RECORDS FOR PROCESSING:
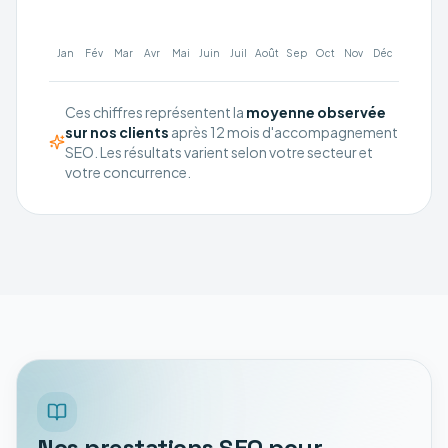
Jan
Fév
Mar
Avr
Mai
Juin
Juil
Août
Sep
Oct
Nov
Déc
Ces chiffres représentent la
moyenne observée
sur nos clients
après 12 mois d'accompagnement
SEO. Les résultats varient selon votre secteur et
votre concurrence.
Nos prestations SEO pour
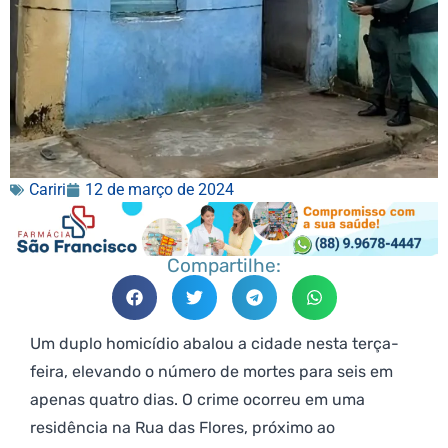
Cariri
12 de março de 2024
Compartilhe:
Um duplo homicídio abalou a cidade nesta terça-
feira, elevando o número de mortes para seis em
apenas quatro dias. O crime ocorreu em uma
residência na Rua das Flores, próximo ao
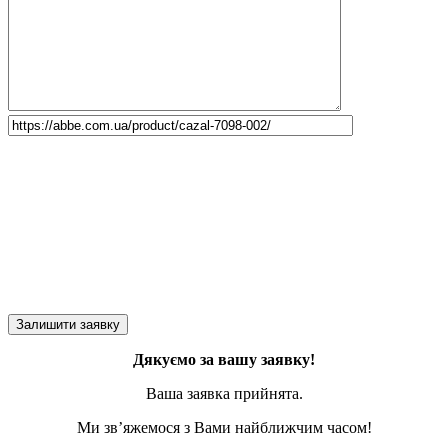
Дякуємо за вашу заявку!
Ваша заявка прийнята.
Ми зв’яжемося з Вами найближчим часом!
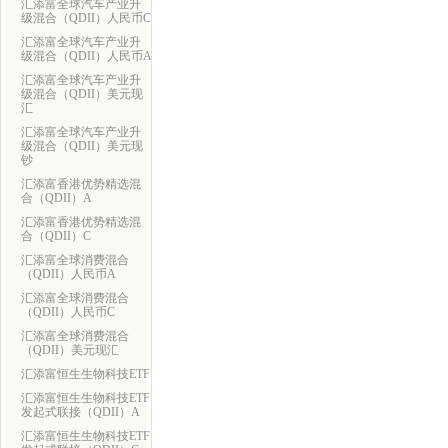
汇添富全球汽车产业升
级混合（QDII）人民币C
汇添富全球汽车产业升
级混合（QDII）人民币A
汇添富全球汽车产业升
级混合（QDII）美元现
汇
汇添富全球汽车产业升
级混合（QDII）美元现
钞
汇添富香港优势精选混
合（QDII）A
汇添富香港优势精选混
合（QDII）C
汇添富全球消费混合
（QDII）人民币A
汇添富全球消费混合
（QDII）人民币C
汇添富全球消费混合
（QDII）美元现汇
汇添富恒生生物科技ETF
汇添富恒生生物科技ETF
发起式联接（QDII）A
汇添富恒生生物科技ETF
--
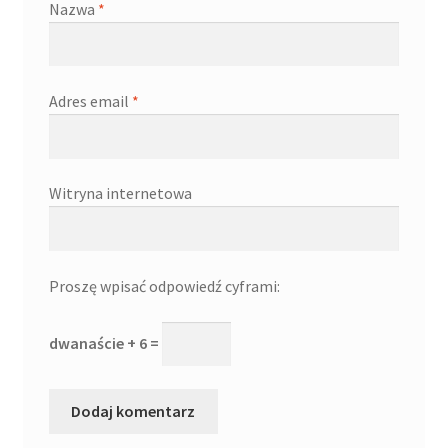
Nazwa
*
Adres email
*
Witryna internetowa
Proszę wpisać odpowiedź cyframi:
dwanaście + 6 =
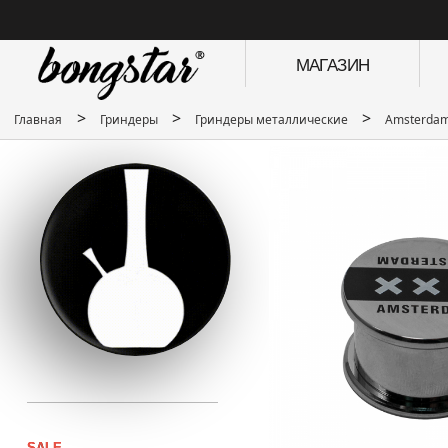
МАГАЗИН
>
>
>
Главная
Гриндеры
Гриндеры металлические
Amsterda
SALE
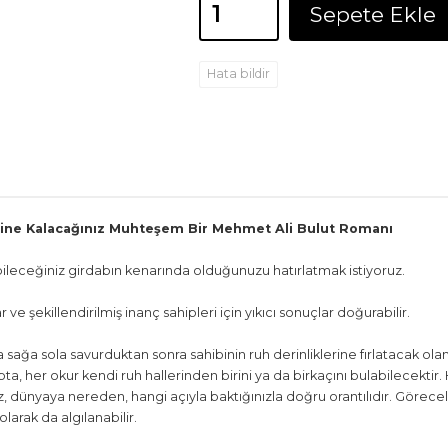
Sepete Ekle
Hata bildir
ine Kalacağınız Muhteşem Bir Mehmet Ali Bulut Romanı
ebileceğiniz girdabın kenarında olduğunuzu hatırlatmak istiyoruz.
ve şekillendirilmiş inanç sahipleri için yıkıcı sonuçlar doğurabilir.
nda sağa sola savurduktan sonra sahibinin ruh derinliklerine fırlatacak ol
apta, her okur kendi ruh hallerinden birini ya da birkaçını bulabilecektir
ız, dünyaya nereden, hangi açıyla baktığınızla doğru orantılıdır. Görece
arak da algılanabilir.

PROBLEM DESCRIPTION:
Check each line of the entries for the string "QDII". Copy the lines that have it.

RESPONSE BELOW:
级混合（QDII）人民币C
级混合（QDII）人民币A
级混合（QDII）美元现
级混合（QDII）美元现
合（QDII）A
合（QDII）C
（QDII）人民币A
（QDII）人民币C
（QDII）美元现汇
发起式联接（QDII）A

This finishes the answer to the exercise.